Страница 5 из 92
— А ты, лесной старик, все пошучиваешь, — сказал отец Арсений, ведомый нехорошей силой противоречия и обиды. — Русская земля! Да разве такая где нибудь осталась? Сколько я прошел из конца в конец, в Сибири был, на Урале, студеный север весь исходил, а Русской земли нигде не встретил, нигде…
— Зачем тебе было столько ходить, неугомонный? — холодно удивился старец. — Да ты, странник, и сам еще весь этот русский разлад и разор увидишь, он еще у тебя по сердцу пройдет. За особую судьбу и плата особая, высокая. Ищущему откроются двери и тайны небесные.
— Какое мне дело до царей, прежних и нынешних? — вновь не удержался от своей тоски отец Арсений. — Мне бы свое обрести! Отрока бы, дитя светлое увидеть, может, обновился бы состав души, узрел бы я истину подлинного служения миру… Если можешь, мудрый старец, помоги!
— Помогу, — просто и тихо согласился ночной гость. — Жди Семина дня. Отрока узришь, чашу свою изопьешь. Затем и возрадуешься, человек.
— Чему?
— Рассвету Божьему, заря уже поспешает, торопится, — ответил старец, поднял глаза, и отец Арсений замер — стародавняя тьма стала высачиваться и уходить из мрака его души. От какого то нечеловеческого и радостного ужаса он словно окаменел и не мог шевельнуть ни одним членом. Глаза ночного старца чудно ожили и заиграли неизъяснимо, они стали прозрачными и бездонными, наполнились особой чистотой и вечностью жизни, и не глаза человека теперь это были, а некий неиссякаемый родник, неудержимо втягивающий и растворяющий в себе, и отец Арсений чувствовал, что не может противиться и исчезает в его течении, — вся воля у него была отъята.

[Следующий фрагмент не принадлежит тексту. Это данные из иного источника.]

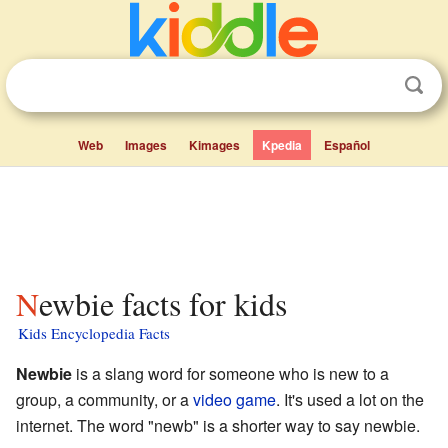
Web
Images
Kimages
Kpedia
Español
Newbie facts for kids
Kids Encyclopedia Facts
Newbie
is a slang word for someone who is new to a
group, a community, or a
video game
. It's used a lot on the
internet. The word "newb" is a shorter way to say newbie.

И тогда он испытал последний искус жизни — перестал быть собой и переселился в другой, высший источник. И в самое последнее мгновение успел узреть высоко, до самого неба ударившее пламя костра, загудевшее широко, мощно, привычно рванувшееся в свою небесную колыбель. И опять таки всего на одно мгновение соткался и проступил Божественный и светлый лик отрока, еще совсем дитяти, и этот отрок приветливо и призывно улыбнулся отцу Арсению, которого тотчас перенесло к источнику всех вод, и он увидел все, что ему должно было узреть, — и отрока, и уносящего его коня, и вышедший из за пределов земли край играющего солнца.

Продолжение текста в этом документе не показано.